Could you copy each line of the listing below that has the word "lines"?

※ ※ ※

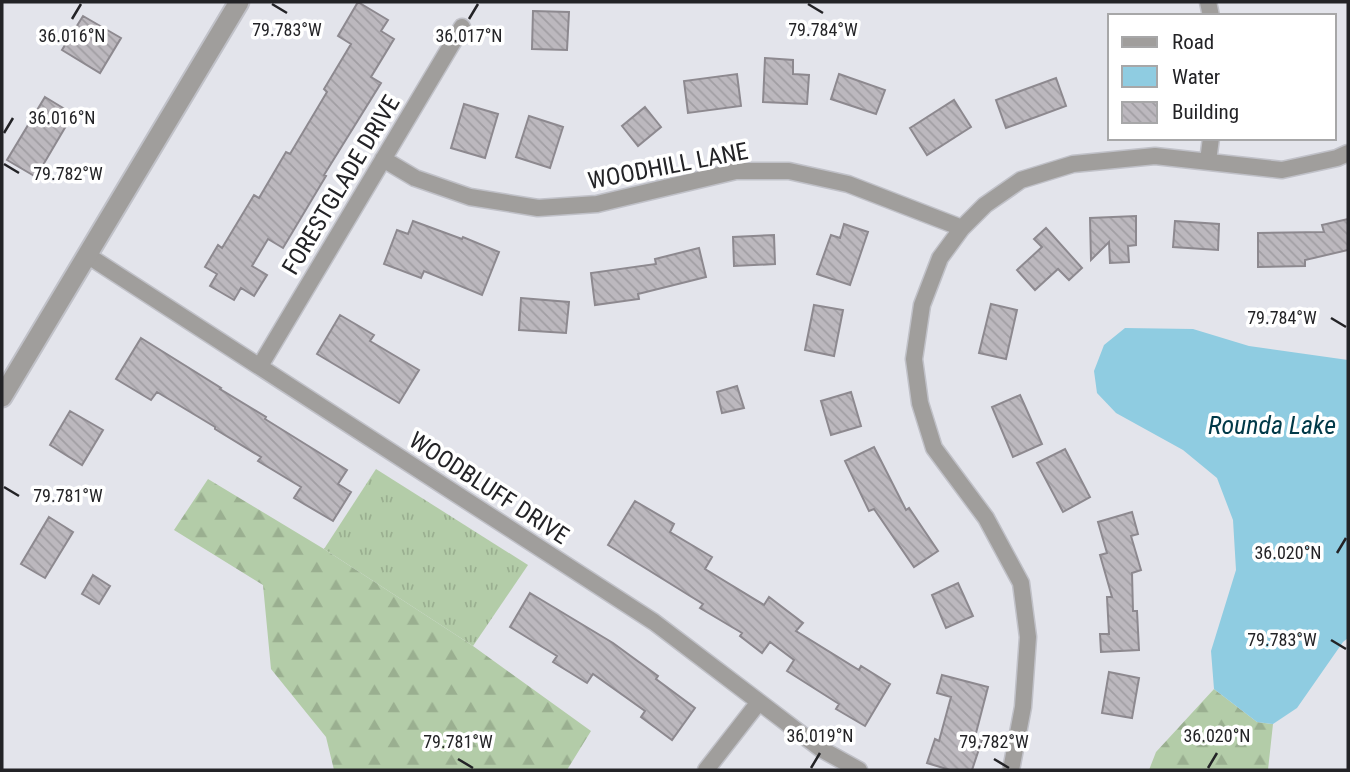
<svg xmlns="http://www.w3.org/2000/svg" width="1350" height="772" viewBox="0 0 1350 772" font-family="'Roboto Condensed',sans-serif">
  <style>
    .grass { fill: url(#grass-tufts) }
    .forest { fill: url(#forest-firs) }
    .water { fill: #8fcce1 }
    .building { fill: url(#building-back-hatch); stroke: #8d898f; stroke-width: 2 }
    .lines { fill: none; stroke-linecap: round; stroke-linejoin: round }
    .minor-casing { stroke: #c0c1c8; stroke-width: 19 }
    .tertiary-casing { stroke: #c0c1c8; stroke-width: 23 }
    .minor { stroke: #a09e9c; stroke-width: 16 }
    .tertiary { stroke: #a09e9c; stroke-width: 19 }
    .ticks { fill: none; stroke: #232326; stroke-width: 2.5 }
    .labels { text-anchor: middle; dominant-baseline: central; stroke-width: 7; stroke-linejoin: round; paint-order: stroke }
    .street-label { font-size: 24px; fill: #232326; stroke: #fff }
    .water-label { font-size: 26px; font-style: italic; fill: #003948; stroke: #fff }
    .ticks-label { font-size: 18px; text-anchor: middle; fill: #232326; stroke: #fff; stroke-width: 7; stroke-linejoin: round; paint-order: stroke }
  </style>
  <defs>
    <pattern id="grass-tufts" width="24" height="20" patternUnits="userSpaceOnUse" patternTransform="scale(1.75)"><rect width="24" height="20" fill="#b3cca8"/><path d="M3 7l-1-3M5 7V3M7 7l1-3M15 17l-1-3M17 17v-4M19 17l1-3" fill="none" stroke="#9aaf90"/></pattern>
    <pattern id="forest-firs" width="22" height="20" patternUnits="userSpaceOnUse" patternTransform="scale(1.75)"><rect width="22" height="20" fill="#b3cca8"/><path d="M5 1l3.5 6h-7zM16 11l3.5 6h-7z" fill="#9aaf90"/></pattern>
    <pattern id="building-back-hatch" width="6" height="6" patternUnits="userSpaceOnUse" patternTransform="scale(1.75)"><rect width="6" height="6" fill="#bcb8be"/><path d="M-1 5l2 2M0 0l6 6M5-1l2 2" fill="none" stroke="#a19ea3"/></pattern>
  </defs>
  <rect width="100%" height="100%" fill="#e3e4eb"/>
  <path class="grass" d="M376,469L528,565L473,646L324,549Z"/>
  <path class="forest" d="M208,479L324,549L473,646L591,731L567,770H334L326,737L271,669L263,585L174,530Z
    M1214,689L1257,722L1273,724L1268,770H1149L1156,752Z"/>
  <path class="water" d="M1125,328L1193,329L1249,346L1348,360V638L1343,642L1297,708L1273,724L1257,722L1214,689L1211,651L1236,570L1233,520L1217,478L1183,450L1116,413L1097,393L1094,371L1104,345Z"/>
  <path class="building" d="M358,2L388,20L381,31L394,39L371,77L381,83L324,175L326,176L283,248L268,239L252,266L267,275L254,296L241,288L234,300L210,286L217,274L205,267L218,245L222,248L254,195L259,198L286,152L290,154L327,92L324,89L351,44L338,36Z
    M533,11L569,12L567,50L532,49Z
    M83,16L121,38L100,73L62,50Z
    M765,58L793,60V74L809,75L807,104L763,102Z
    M737,74L741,106L688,113L684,81Z
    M839,74L885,90L876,114L831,99Z
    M1056,78L1066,106L1006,128L996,100Z
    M45,97L73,114L36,177L7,160Z
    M954,100L971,127L927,155L910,128Z
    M464,104L498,114L485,158L451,148Z
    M645,107L661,127L638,146L622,126Z
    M529,116L563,127L550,168L516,157Z
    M1136,216V245L1128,246L1129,262L1110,263L1109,242L1091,260L1090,218Z
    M1348,219V250L1305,260V266L1258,267V233L1324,232L1322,225Z
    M413,221L462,239L463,237L499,252L482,295L424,271L421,278L384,264L397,230L408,234Z
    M1175,221L1219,224L1218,250L1173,247Z
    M844,224L868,232L850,285L817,274L831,235L840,238Z
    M1046,228L1082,268L1069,280L1058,269L1035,290L1017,270L1042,247L1034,239Z
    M774,235L775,264L734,266L733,237Z
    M699,248L706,277L638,294L639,299L595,305L591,273L656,264L655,259Z
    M521,298L569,302L566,333L519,330Z
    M991,304L1017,310L1006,359L979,353Z
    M814,305L843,310L834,356L805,350Z
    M340,315L374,335L370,341L419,370L399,403L317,354Z
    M141,338L221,388L220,389L266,417L265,419L347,470L338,484L351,492L333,521L294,498L301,487L258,461L261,457L215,429V427L157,392L151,400L116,379Z
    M737,386L744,408L722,413L717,392Z
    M851,392L861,426L831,435L821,401Z
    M1020,395L1042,444L1013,457L992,407Z
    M70,411L103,430L82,465L50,445Z
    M874,447L906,510L909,508L938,551L914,567L874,509L869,511L845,461Z
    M1065,449L1090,497L1063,512L1037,463Z
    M635,501L674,524L670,532L712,557L705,569L764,605L769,597L803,623L796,631L859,670L861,666L890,684L865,726L836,709L839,704L787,671L794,660L770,642L762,653L740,636L742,633L700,608L703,604L608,545Z
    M1132,512L1138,534L1131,536L1141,570L1132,573L1133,611H1137L1139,650L1101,652L1100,634H1109L1107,597H1112L1100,555L1107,553L1098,522Z
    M49,517L73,532L45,578L21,564Z
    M93,575L110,586L99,604L82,594Z
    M958,583L973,616L946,628L932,595Z
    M530,593L613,643L658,676L656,679L695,708L672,740L641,717L645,711L593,674L587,683L553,662L557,656L510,627Z
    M1109,672L1139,678L1132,718L1102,713Z
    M942,675L988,687L975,737L982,740L972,770H950L927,763L935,739L939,741L951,697L937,693Z"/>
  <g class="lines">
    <g class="minor-casing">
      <path id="minor" d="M1208,2L1211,16
        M383,159L415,178L470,197L538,208L597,204L736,171H789L848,184L962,228
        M1208,161L1211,138
        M87,255L654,622L821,749L859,770
        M260,366L462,27
        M706,770L759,702
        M1011,770L1023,707L1028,637L1021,583L986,518L934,448L920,403L914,359L922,305L940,258L962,228L985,205L1021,180L1073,164L1155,156L1282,170L1337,158L1348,153"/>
    </g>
    <g class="tertiary-casing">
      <path id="tertiary" d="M2,397L239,2"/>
    </g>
    <use href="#minor" class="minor"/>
    <use href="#tertiary" class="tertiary"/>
  </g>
  <path class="ticks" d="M272,4L287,13M808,4L823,13M72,19L81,4M469,19L478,4M4,133L13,118M4,164L19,173M1331,318L1346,327M4,487L19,496M1337,553L1346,538M1331,640L1346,649M458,759L473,768M994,759L1009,768M811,768L820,753M1208,768L1217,753"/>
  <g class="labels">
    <g class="street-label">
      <text transform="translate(668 166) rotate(-11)">WOODHILL LANE</text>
      <text transform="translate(341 185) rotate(-59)">FORESTGLADE DRIVE</text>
      <text transform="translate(489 488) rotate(33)">WOODBLUFF DRIVE</text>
    </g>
    <g class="water-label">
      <text x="1272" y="425">Rounda Lake</text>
    </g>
  </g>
  <g class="ticks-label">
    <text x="287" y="36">79.783°W</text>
    <text x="823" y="36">79.784°W</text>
    <text x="72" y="42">36.016°N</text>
    <text x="469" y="42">36.017°N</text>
    <text x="62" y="124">36.016°N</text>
    <text x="68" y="180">79.782°W</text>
    <text x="1282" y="324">79.784°W</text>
    <text x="68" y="502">79.781°W</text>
    <text x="1288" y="559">36.020°N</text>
    <text x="1282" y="646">79.783°W</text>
    <text x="820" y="742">36.019°N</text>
    <text x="1217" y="742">36.020°N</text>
    <text x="458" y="748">79.781°W</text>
    <text x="994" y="748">79.782°W</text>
  </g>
  <rect width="1350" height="772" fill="none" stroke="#232326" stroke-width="7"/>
  <rect x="1108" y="14" width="228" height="126" fill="#ffffff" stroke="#a7a7a8" stroke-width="2"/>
  <rect x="1122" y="37" width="35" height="10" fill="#a09e9c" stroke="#a7a7a8" stroke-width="2"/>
  <text x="1172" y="49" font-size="21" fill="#232326">Road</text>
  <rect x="1122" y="66" width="35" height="21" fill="#8fcce1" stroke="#a7a7a8" stroke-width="2"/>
  <text x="1172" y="84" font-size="21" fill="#232326">Water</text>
  <rect x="1122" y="102" width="35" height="21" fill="url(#building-back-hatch)" stroke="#a7a7a8" stroke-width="2"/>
  <text x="1172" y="119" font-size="21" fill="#232326">Building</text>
</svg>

※ ※ ※

TASK OUTPUT |
    .lines { fill: none; stroke-linecap: round; stroke-linejoin: round }
  <g class="lines">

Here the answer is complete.